Brano proposto:

***

Le linee guida dell'Unione Europea per un uso sostenibile dei suoli sono basate su un attento dimensionamento dei piani, sul rafforzamento delle reti di trasporto sostenibile, sul controllo della dispersione insediativa, sull'utilizzo delle aree degradate e sottolutilizzate già urbanizzate.
Prescrivono inoltre l'utilizzo di parametri (indicatori) che, a monte delle scelte, indichino ai decisori politici la strada migliore per garantire un futuro sostenibile.
Un uso conservativo delle risorse può garantire anche competitività territoriale in termini di beni e servizi fruibili e godili. Invece un territorio devastato in nome della produzione è di per sè non competivivo, perchè inadeguato per gli stessi abitanti.
Avendo perseguito in molte aree della Campania un modello di sviluppo basato sul massimo profitto monetario, sulla rendita di posizione e sullo sfruttamento indiscriminato delle risorse, si sono determinate condizioni di scarsa competitività territoriale.
Creare condizioni di competitività, significa invece garantire un ambiente "sano" nei suoi valori materiali e immateriali: la qualità delle relazioni sociali fra gli individui, l'assenza di conflittualità, la capacità di essere percepiti quale comunità, l'integrità e la qualità delle risorse sono i fattori di una moderna competitività territoriale.
Secondo Messina è necessario investire in formazione, per accrescere e migliorare il livello delle competenze, abbandonare le pratiche intensive necessitate da esigenze economiche, intensificare la "multifunzionalità" in agricoltura, valorizzandone le funzioni secondarie per intercettare la domanda di ruralità che si sta sempre piàù diffondendo, e diversificare il reddito aziendale (ospitalità, auto-produzione di energia, agricoltura sociale, fattorie didattiche).
Gli effetti del riscaldamento globale, nei prossimi anni, potrebbero essere devastanti.
Il 2% del territorio italiano è minacciato da processi di inaridimento dei suoli (desertificazione). E in Campania la situazione, come in quasi tutto il meridione, è veramente drammatica, soprattutto a causa del continuo abbandono del territorio agricolo e dell'urbanizzazione (la superficie urbanizzata dal 1960 al 2000 è quadruplicata, a fronte di un incremento demografico del 20% soltanto).
Per evitare la catastrofe bisogna introdurre cambiamenti sia a livello internazionale che a livello locale.
In Campania, negli ultimi 50 anni, dall'espansione urbanistica alla gestione dei rifiuti, si è verificata una vera e propria "mattanza ambientale", dovuta alla sistematica mancanza di un'adeguata pianificazione territoriale, e al rifiuto del dialogo con le popolazioni interessate, che hanno perso ogni fiducia nelle istituzioni.
Ora, le istituzioni, per recuperare questa fiducia, devono adottare un modello di approccio completamente diverso, modificando la comunicazione da mero strumento di illustrazione delle scelte e dell'attività dell'ente, a processo di scambio e di interazione, attraverso cui costruire l'identità del territorio: socializzazione delle informazioni, attivazione di reti e sinergie, definizione condivisa delle scelte, mobilitazione di energie e competenze.

***

Voci elencate:
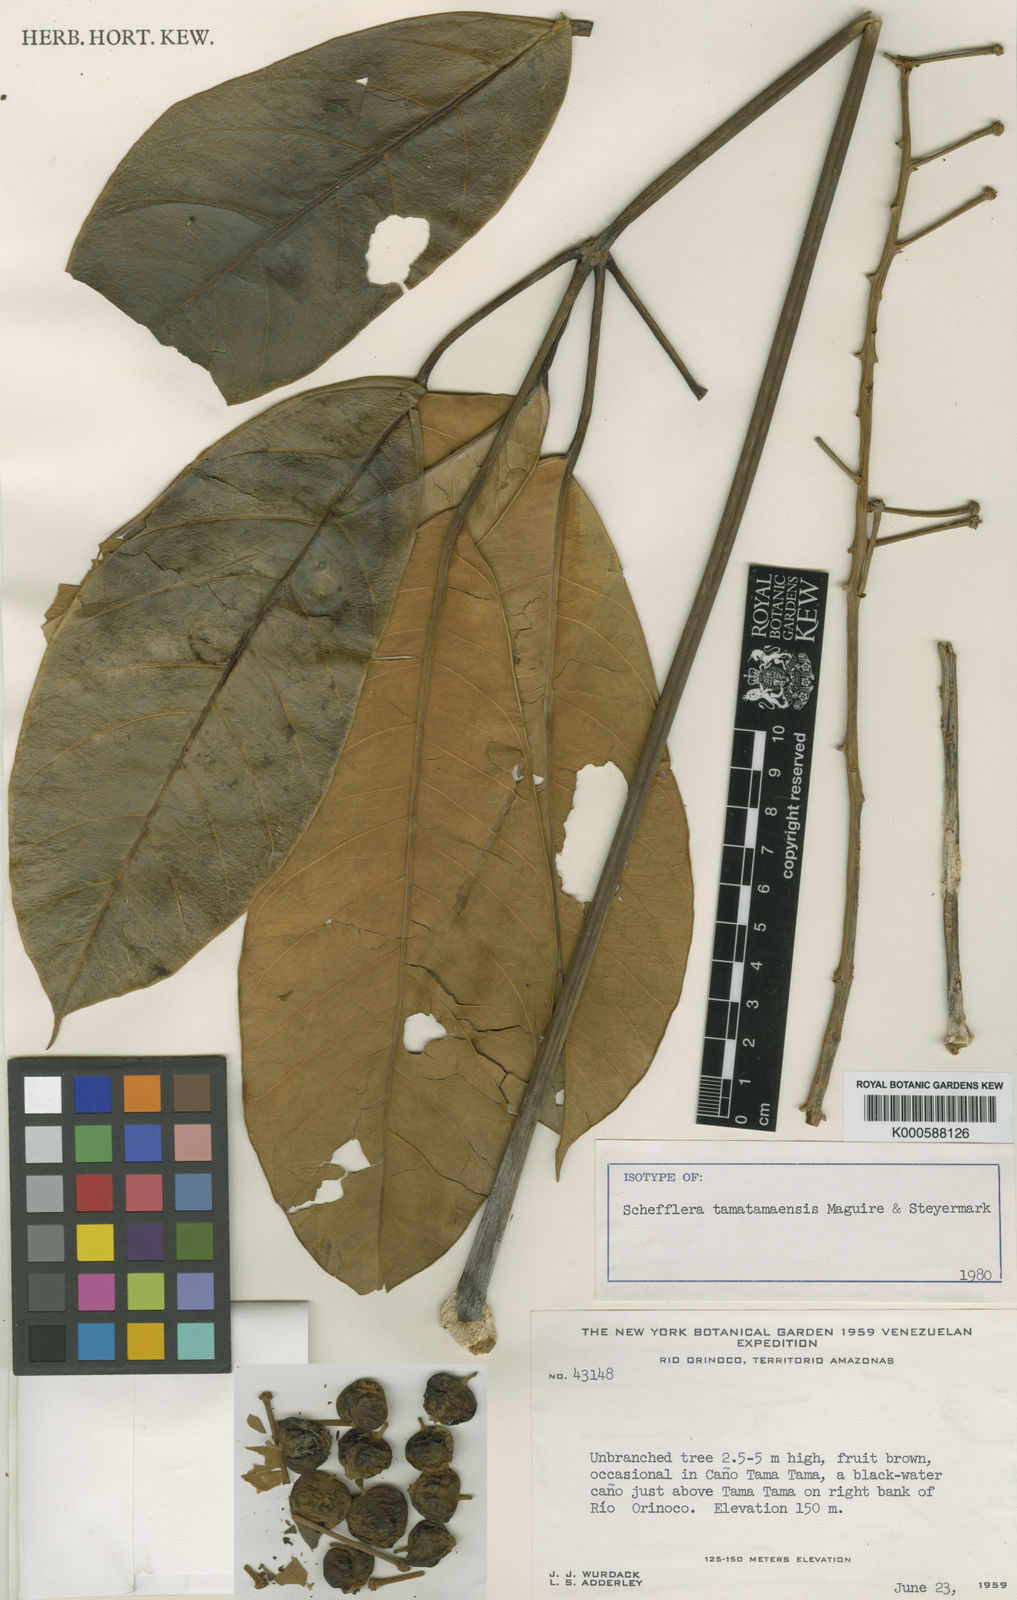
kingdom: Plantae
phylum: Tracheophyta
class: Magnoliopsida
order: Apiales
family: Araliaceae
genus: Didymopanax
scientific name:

***

Elenco compiti:
(a) Secondo il brano proposto, quale percentuale del territorio italiano è minacciata dalla desertificazione?
(b) Trasforma in un elenco numerato tutte le righe della sezione «Voci elencate», saltando quelle vuote e omettendo le immagini.

Risposte:
(a) Il 2%.

(b)
1. kingdom: Plantae
2. phylum: Tracheophyta
3. class: Magnoliopsida
4. order: Apiales
5. family: Araliaceae
6. genus: Didymopanax
7. scientific name:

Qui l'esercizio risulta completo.